Data shown

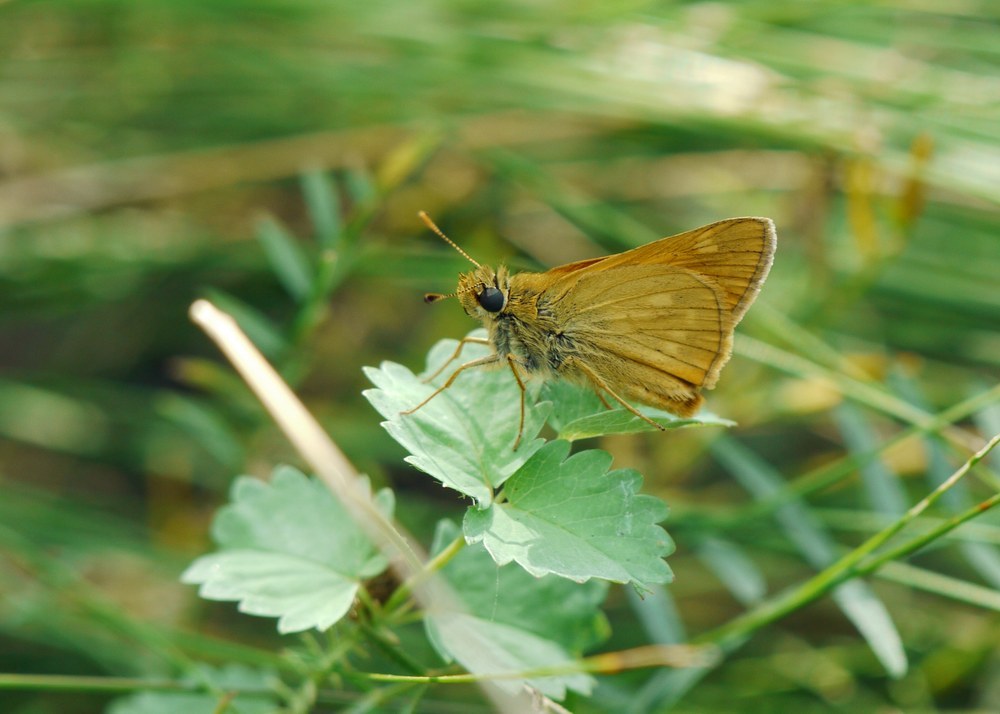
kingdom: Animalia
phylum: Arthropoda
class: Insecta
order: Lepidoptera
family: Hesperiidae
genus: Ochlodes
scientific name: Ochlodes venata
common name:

Exercise
Type out every line of the material above word for word, omitting the pictures.

Solution
kingdom: Animalia
phylum: Arthropoda
class: Insecta
order: Lepidoptera
family: Hesperiidae
genus: Ochlodes
scientific name: Ochlodes venata
common name:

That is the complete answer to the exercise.